WORK INSTRUCTIONS -
Pictures excluded, return the lines below from the first through the line holding "17: (7, 73, 0.13)".

Records drawn from a dataset -
------------------------
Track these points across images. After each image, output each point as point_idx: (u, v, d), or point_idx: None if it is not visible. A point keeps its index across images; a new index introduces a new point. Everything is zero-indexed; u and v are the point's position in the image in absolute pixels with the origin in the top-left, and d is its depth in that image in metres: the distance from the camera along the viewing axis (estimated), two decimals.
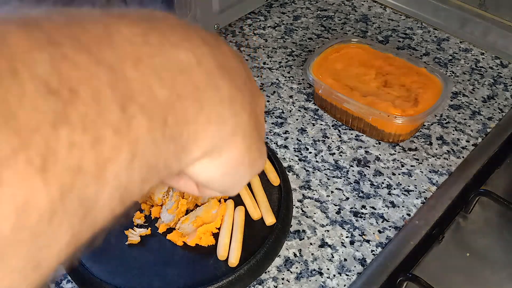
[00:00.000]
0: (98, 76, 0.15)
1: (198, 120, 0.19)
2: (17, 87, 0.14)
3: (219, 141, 0.21)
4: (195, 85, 0.19)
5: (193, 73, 0.19)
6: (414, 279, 0.45)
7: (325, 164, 0.57)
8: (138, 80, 0.17)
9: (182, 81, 0.18)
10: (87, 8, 0.18)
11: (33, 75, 0.14)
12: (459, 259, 0.50)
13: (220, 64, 0.20)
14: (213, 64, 0.20)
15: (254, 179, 0.52)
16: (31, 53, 0.14)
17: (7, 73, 0.13)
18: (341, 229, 0.50)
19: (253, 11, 0.82)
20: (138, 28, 0.18)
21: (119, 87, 0.16)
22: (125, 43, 0.17)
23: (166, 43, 0.18)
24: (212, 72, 0.20)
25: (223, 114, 0.20)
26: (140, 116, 0.16)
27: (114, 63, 0.16)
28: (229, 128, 0.21)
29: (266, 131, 0.61)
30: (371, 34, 0.77)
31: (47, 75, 0.14)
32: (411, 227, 0.50)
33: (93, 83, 0.15)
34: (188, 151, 0.19)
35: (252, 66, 0.71)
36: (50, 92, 0.14)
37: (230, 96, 0.21)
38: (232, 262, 0.45)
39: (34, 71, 0.14)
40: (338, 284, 0.46)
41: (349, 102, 0.57)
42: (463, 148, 0.59)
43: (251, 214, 0.49)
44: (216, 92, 0.20)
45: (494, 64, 0.71)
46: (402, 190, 0.54)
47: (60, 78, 0.14)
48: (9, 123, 0.13)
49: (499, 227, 0.54)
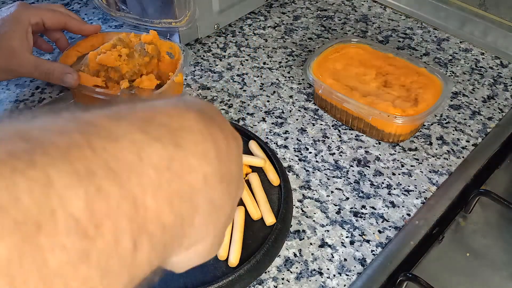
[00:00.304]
0: (122, 209, 0.17)
1: (189, 232, 0.22)
2: (51, 227, 0.15)
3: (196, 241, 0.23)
4: (196, 204, 0.21)
5: (198, 194, 0.21)
6: (414, 279, 0.45)
7: (325, 164, 0.57)
8: (153, 209, 0.19)
9: (186, 206, 0.21)
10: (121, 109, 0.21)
11: (67, 214, 0.15)
12: (459, 259, 0.50)
13: (222, 176, 0.23)
14: (217, 179, 0.22)
15: (254, 179, 0.52)
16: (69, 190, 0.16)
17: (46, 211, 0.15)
18: (341, 229, 0.50)
19: (253, 11, 0.82)
20: (165, 151, 0.20)
21: (137, 219, 0.18)
22: (151, 170, 0.19)
23: (185, 167, 0.20)
24: (213, 187, 0.22)
25: (208, 221, 0.23)
26: (146, 246, 0.18)
27: (138, 194, 0.18)
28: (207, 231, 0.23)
29: (266, 131, 0.61)
30: (371, 34, 0.77)
31: (80, 213, 0.16)
32: (411, 227, 0.50)
33: (116, 217, 0.17)
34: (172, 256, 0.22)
35: (252, 66, 0.71)
36: (78, 230, 0.16)
37: (220, 206, 0.23)
38: (232, 262, 0.45)
39: (69, 209, 0.16)
40: (338, 284, 0.46)
41: (349, 102, 0.57)
42: (463, 148, 0.59)
43: (251, 214, 0.49)
44: (210, 206, 0.22)
45: (494, 64, 0.71)
46: (402, 190, 0.54)
47: (91, 214, 0.16)
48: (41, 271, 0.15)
49: (499, 227, 0.54)
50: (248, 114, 0.63)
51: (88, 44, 0.64)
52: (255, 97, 0.66)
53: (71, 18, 0.62)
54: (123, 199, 0.17)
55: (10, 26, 0.55)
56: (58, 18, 0.61)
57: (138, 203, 0.18)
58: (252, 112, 0.63)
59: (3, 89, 0.67)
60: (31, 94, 0.66)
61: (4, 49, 0.55)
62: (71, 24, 0.62)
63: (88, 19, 0.80)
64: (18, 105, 0.64)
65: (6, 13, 0.56)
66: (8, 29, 0.55)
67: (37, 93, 0.66)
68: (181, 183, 0.20)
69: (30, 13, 0.57)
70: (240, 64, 0.71)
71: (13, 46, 0.55)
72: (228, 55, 0.73)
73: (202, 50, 0.74)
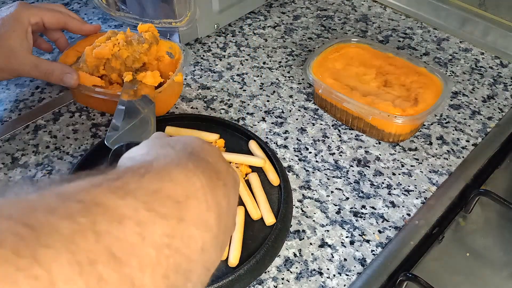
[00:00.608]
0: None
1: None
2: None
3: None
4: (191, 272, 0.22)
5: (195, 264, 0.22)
6: (414, 279, 0.45)
7: (325, 164, 0.57)
8: (150, 286, 0.19)
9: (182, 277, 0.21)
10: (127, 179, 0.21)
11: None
12: (459, 259, 0.50)
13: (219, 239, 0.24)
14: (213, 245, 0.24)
15: (254, 179, 0.52)
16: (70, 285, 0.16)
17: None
18: (341, 229, 0.50)
19: (253, 11, 0.82)
20: (168, 227, 0.21)
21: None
22: (151, 249, 0.20)
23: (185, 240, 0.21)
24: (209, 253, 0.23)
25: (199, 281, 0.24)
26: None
27: (136, 275, 0.19)
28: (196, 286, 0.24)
29: (266, 131, 0.61)
30: (371, 34, 0.77)
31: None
32: (411, 227, 0.50)
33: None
34: None
35: (252, 66, 0.71)
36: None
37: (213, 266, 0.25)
38: (232, 262, 0.45)
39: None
40: (338, 284, 0.45)
41: (349, 102, 0.57)
42: (463, 148, 0.59)
43: (251, 214, 0.49)
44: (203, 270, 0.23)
45: (494, 64, 0.71)
46: (402, 190, 0.54)
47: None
48: None
49: (499, 227, 0.54)
50: (248, 114, 0.63)
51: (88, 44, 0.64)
52: (255, 96, 0.66)
53: (71, 18, 0.62)
54: (122, 283, 0.18)
55: (10, 26, 0.55)
56: (58, 18, 0.61)
57: (136, 284, 0.19)
58: (252, 112, 0.63)
59: (3, 89, 0.67)
60: (31, 94, 0.66)
61: (4, 49, 0.55)
62: (71, 24, 0.62)
63: (88, 19, 0.79)
64: (18, 104, 0.64)
65: (6, 13, 0.56)
66: (8, 28, 0.55)
67: (37, 93, 0.66)
68: (179, 257, 0.21)
69: (30, 13, 0.57)
70: (240, 64, 0.71)
71: (13, 46, 0.55)
72: (228, 55, 0.73)
73: (202, 50, 0.74)
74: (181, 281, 0.22)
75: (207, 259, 0.23)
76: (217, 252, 0.25)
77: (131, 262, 0.19)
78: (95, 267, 0.17)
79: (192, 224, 0.22)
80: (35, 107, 0.64)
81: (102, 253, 0.18)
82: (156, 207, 0.21)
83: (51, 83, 0.66)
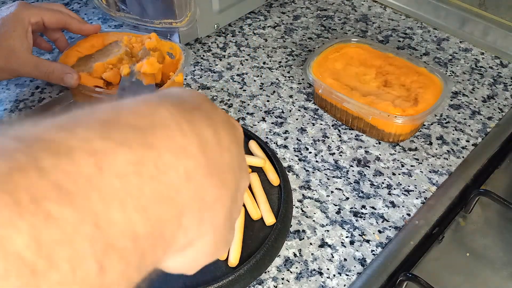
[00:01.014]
0: (80, 232, 0.15)
1: (178, 234, 0.20)
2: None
3: (192, 240, 0.21)
4: (179, 205, 0.19)
5: (180, 193, 0.19)
6: (414, 279, 0.45)
7: (325, 164, 0.57)
8: (121, 222, 0.17)
9: (167, 208, 0.19)
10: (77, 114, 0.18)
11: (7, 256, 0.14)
12: (459, 259, 0.50)
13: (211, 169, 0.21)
14: (203, 173, 0.20)
15: (254, 179, 0.52)
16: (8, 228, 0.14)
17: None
18: (341, 229, 0.50)
19: (253, 11, 0.82)
20: (133, 155, 0.18)
21: (101, 239, 0.16)
22: (115, 180, 0.17)
23: (160, 167, 0.18)
24: (199, 182, 0.20)
25: (201, 218, 0.21)
26: (116, 263, 0.16)
27: (99, 211, 0.16)
28: (204, 228, 0.22)
29: (266, 131, 0.61)
30: (371, 34, 0.77)
31: (24, 249, 0.14)
32: (411, 227, 0.50)
33: (73, 243, 0.15)
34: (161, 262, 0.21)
35: (252, 66, 0.71)
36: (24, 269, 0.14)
37: (214, 200, 0.21)
38: (232, 262, 0.45)
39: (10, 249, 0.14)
40: (338, 284, 0.45)
41: (349, 102, 0.57)
42: (463, 148, 0.59)
43: (251, 214, 0.49)
44: (201, 203, 0.21)
45: (494, 64, 0.71)
46: (402, 190, 0.54)
47: (38, 247, 0.14)
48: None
49: (499, 227, 0.54)
50: (248, 114, 0.63)
51: (88, 44, 0.64)
52: (255, 96, 0.66)
53: (71, 18, 0.62)
54: (80, 221, 0.15)
55: (10, 26, 0.55)
56: (58, 18, 0.61)
57: (101, 221, 0.16)
58: (252, 112, 0.63)
59: (3, 89, 0.67)
60: (31, 94, 0.66)
61: (4, 49, 0.55)
62: (71, 23, 0.62)
63: (88, 19, 0.79)
64: (18, 104, 0.64)
65: (6, 13, 0.56)
66: (8, 28, 0.55)
67: (37, 92, 0.66)
68: (157, 186, 0.18)
69: (30, 13, 0.57)
70: (240, 64, 0.71)
71: (13, 46, 0.55)
72: (228, 55, 0.73)
73: (202, 50, 0.74)
74: (168, 212, 0.19)
75: (199, 190, 0.20)
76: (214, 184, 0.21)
77: (89, 195, 0.16)
78: (40, 205, 0.15)
79: (166, 151, 0.19)
80: (35, 107, 0.64)
81: (48, 189, 0.15)
82: (114, 135, 0.18)
83: (51, 83, 0.66)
------------------------
RESPONSE AREA -
Track these points across images. After each image, output each point as point_idx: (u, v, d), or point_idx: None if it is not visible. A point keeps its index across images; a new index introduces a new point. Everything is zero-indexed; u and v are the point's position in the image in absolute pixels with the origin in the top-left, and d is its depth in that image in metres: the distance from the camera along the viewing axis (estimated), two decimals.
[00:00.000]
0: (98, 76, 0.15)
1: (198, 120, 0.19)
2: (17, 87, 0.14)
3: (219, 141, 0.21)
4: (195, 85, 0.19)
5: (193, 73, 0.19)
6: (414, 279, 0.45)
7: (325, 164, 0.57)
8: (138, 80, 0.17)
9: (182, 81, 0.18)
10: (87, 8, 0.18)
11: (33, 75, 0.14)
12: (459, 259, 0.50)
13: (220, 64, 0.20)
14: (213, 64, 0.20)
15: (254, 179, 0.52)
16: (31, 53, 0.14)
17: (7, 73, 0.13)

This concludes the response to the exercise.